A research team led by Ianthe Boden, who is based at the physiotherapy department at the University of Melbourne, looked at a group of patients following elective upper abdominal surgery.
The patients in the study had attended a pre-admission clinic within six-weeks of surgery. In contrast, members of the control group had received an information booklet about preventing pulmonary complications with early ambulation and breathing exercises.
The experimental group received an additional face-to-face 30-minute physiotherapy education and training session on pulmonary complications, early ambulation, and breathing exercises.
Interestingly, the experimental group were six times more likely to recall their breathing exercises and felt very positive about the value and content of their pre-admission physiotherapy education. They said they found it fascinating and intriguing.
This made it memorable, standing out from the other information they had received.
Boden I et al. Physiotherapy education and training prior to upper abdominal surgery is memorable and has high treatment fidelity: a nested mixed-methods randomised-controlled study.
Comments & conclusions
- Frailty is a risk factor for dementia, and should be considered alongside deteriorating cognitive abilities, concludes a study of nearly 9,000 older people, whose health was tracked for 10 years. Frail adults were around 3.5 times as likely to develop dementia during this time as those who were in good health, while those who were on the verge of frailty were twice as likely to develop it. Scientific Reports 7 2017.
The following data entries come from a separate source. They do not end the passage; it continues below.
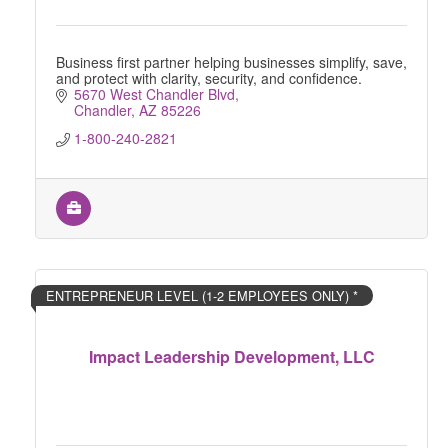
Business first partner helping businesses simplify, save,
and protect with clarity, security, and confidence.
5670 West Chandler Blvd
Chandler
AZ
85226
1-800-240-2821
ENTREPRENEUR LEVEL (1-2 EMPLOYEES ONLY) *
Impact Leadership Development, LLC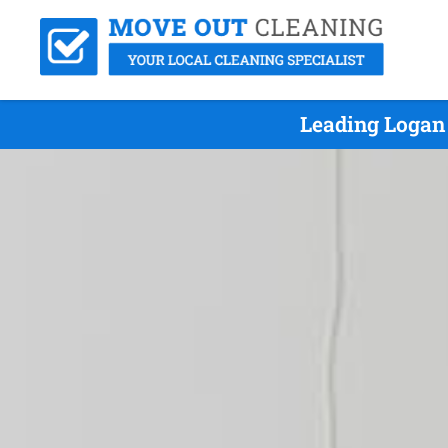
Leading Logan 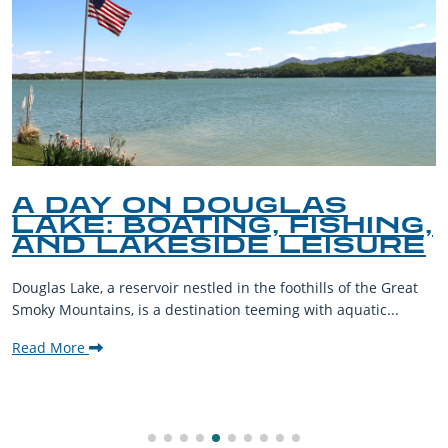
A DAY ON DOUGLAS
LAKE: BOATING, FISHING,
AND LAKESIDE LEISURE
Douglas Lake, a reservoir nestled in the foothills of the Great
Smoky Mountains, is a destination teeming with aquatic...
Read More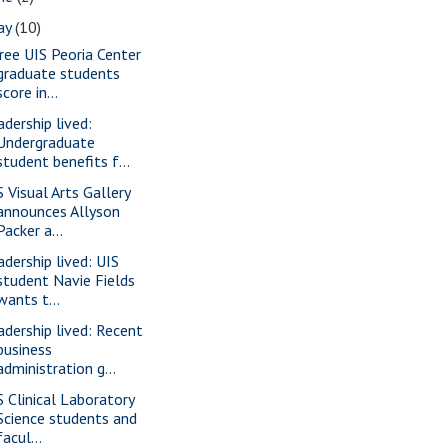
ay
(10)
ree UIS Peoria Center
graduate students
score in...
adership lived:
Undergraduate
student benefits f...
S Visual Arts Gallery
announces Allyson
Packer a...
adership lived: UIS
student Navie Fields
wants t...
adership lived: Recent
business
administration g...
S Clinical Laboratory
Science students and
facul...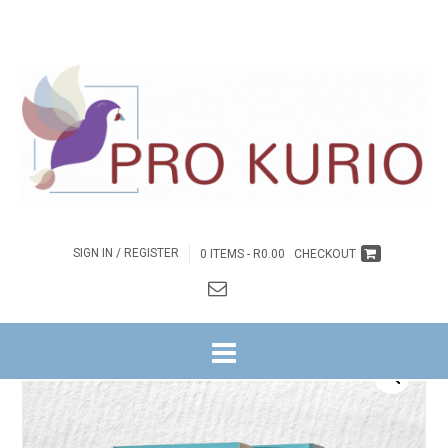
SIGN IN / REGISTER
0 ITEMS -
R
0.00
CHECKOUT
HOME
/
BYBELSTUDIES
/
NG WITRIVIER
/
GETUIENIS NA BUITE REEKS
/
3. DIE
WÊRELD SMAG NA …
/ DIE WÊRELD SMAG NA … – OMGEEGIDS BOEK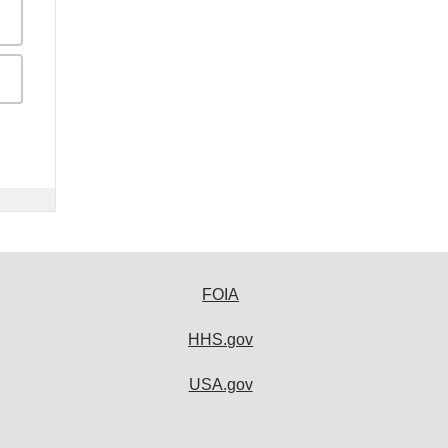
FOIA
HHS.gov
USA.gov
- Partial cryotherapy - exposure to extreme cold air (below -100°C) - is regarded by some athletes and coaches as more effective than an ice bath for speeding up muscle recovery after competition and enhancing performance. But the first study to compare cold water immersion with cryotherapy in 19 athletes found very little difference between the two treatments on recovery. Scandinavian Journal of Medicine and Science in Sports 2017.
- Cuts and burns heal approximately 60 per cent faster if the injury happens during the day rather than at night, suggests the first study of its kind to show how the body clock regulates healing by skin cells. This could have implications for medical procedures such as surgery and the development of drugs to speed up wound healing, suggest the researchers. Science Translational Medicine 2017.